_EXTRAIT FOURNI_
·····

Atteindre l’objectif de zéro émissions nettes que la France s’est fixé pour 2050 implique une action immédiate et forte, incluant toute la société pour une transition juste. Cela concerne l’ensemble des acteurs et l’ensemble de nos activités : comment nous nous déplaçons, nous nous logeons et nous chauffons, nous produisons et consommons… Il s’agit de mettre en œuvre une transformation de tous les grands systèmes (énergétiques, alimentaires, d’infrastructures) à une échelle sans précédent historique. Les actions d’atténuation nécessaires ne sont pas marginales, ne portent pas sur un seul aspect, et ne sont pas seulement individuelles. Il s’agit de se concentrer sur les actions qui permettent d’avancer vers une neutralité en émissions, collectivement, de façon juste et inclusive.
Il n’y a pas de « recette » unique miracle, mais une combinaison d’actions et d’instruments à mobiliser de façon systémique et cohérente (des prix sur le carbone, des règlementations, des investissements, de la recherche et développement, des formations…). Les négociations internationales sur le climat organisent la coopération entre pays sur le sujet. Mais les réductions d’émissions viennent des politiques, mesures et actions nationales et locales. Chaque action, chaque choix de consommation, de production ou d’investissement, collectif ou individuel, public ou privé, compte.

·····

_ACTION DEMANDÉE A_
Recopiez le passage du texte sur la neutralité carbone qui va de « Atteindre l’objectif de » à « juste et inclusive. ».
_ACTION DEMANDÉE B_
Énumérez les instruments mentionnés entre parenthèses dans le texte sur la neutralité carbone.
_ACTION DEMANDÉE C_
Rédigez la suite du texte sur la neutralité carbone à partir de sa dernière phrase.
Les lignes présentées ensuite sont indépendantes du texte sur la neutralité carbone.

_LIGNES FOURNIES_
·····

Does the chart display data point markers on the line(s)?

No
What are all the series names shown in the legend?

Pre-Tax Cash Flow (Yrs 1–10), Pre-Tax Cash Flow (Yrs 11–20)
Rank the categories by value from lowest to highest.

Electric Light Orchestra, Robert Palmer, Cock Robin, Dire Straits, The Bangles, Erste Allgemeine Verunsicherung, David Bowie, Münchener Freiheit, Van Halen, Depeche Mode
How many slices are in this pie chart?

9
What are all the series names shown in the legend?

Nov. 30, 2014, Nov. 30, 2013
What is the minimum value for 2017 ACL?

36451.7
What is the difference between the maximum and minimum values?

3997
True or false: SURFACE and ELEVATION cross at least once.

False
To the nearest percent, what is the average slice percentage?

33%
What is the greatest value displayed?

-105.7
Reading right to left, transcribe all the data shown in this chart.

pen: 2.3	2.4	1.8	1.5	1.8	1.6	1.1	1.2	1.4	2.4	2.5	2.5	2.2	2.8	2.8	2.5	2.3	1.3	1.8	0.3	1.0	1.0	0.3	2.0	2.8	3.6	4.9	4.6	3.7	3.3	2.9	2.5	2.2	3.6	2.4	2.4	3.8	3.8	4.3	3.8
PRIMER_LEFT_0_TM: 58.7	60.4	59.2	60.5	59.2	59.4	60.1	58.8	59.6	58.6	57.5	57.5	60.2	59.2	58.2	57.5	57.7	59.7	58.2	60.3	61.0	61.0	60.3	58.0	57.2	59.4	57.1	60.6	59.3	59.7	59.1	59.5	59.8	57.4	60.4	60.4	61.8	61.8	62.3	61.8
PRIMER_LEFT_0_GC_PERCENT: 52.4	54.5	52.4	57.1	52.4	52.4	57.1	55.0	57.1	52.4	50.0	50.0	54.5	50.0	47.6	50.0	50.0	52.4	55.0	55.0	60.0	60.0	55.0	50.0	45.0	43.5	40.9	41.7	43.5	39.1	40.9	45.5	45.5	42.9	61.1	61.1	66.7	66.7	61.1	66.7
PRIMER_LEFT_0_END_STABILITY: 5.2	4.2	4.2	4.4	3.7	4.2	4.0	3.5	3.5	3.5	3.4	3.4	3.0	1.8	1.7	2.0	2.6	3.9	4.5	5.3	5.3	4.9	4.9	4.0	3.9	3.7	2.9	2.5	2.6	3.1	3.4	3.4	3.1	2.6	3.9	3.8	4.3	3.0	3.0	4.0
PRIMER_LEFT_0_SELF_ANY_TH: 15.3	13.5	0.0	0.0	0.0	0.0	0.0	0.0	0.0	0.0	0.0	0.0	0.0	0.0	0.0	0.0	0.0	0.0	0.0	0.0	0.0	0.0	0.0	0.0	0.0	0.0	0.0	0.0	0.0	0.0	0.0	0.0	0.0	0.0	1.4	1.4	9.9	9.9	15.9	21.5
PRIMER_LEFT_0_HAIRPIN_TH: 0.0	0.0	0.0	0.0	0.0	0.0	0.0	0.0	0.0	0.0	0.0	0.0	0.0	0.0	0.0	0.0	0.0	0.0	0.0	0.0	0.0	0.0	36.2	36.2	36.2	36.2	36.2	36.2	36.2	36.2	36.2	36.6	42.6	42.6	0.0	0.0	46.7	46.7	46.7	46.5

·····

_RÉPONSE FINALE A_
Atteindre l’objectif de zéro émissions nettes que la France s’est fixé pour 2050 implique une action immédiate et forte, incluant toute la société pour une transition juste. Cela concerne l’ensemble des acteurs et l’ensemble de nos activités : comment nous nous déplaçons, nous nous logeons et nous chauffons, nous produisons et consommons… Il s’agit de mettre en œuvre une transformation de tous les grands systèmes (énergétiques, alimentaires, d’infrastructures) à une échelle sans précédent historique. Les actions d’atténuation nécessaires ne sont pas marginales, ne portent pas sur un seul aspect, et ne sont pas seulement individuelles. Il s’agit de se concentrer sur les actions qui permettent d’avancer vers une neutralité en émissions, collectivement, de façon juste et inclusive.

_RÉPONSE FINALE B_
- des prix sur le carbone
- des règlementations
- des investissements
- de la recherche et développement
- des formations

_RÉPONSE FINALE C_
1 Voir le texte complet de l’Accord de Paris : https://unfccc.int/sites/default/files/french_paris_agreement.pdf
2 A noter que cet « écart » entre l’ambition des NDC et les trajectoires compatibles avec l’objectif de long-terme de l’Accord de Paris n’est pas le seul écart qui existe. En effet, Roelfsema et al. [2020] mettent également en évidence un écart de mise en œuvre des NDC : l’évaluation des politiques et mesures d’atténuation actuellement mises en œuvre dans les différents pays du monde montre qu’elles aboutiraient à l’échelle globale à des émissions supérieures, d’environ 7 GtCO2-équivalent, à la fourchette des NDC. Les politiques et mesures en place sont donc insuffisantes, à l’échelle globale, pour ne serait-ce qu’atteindre l’ambition des NDC telles qu’annoncées.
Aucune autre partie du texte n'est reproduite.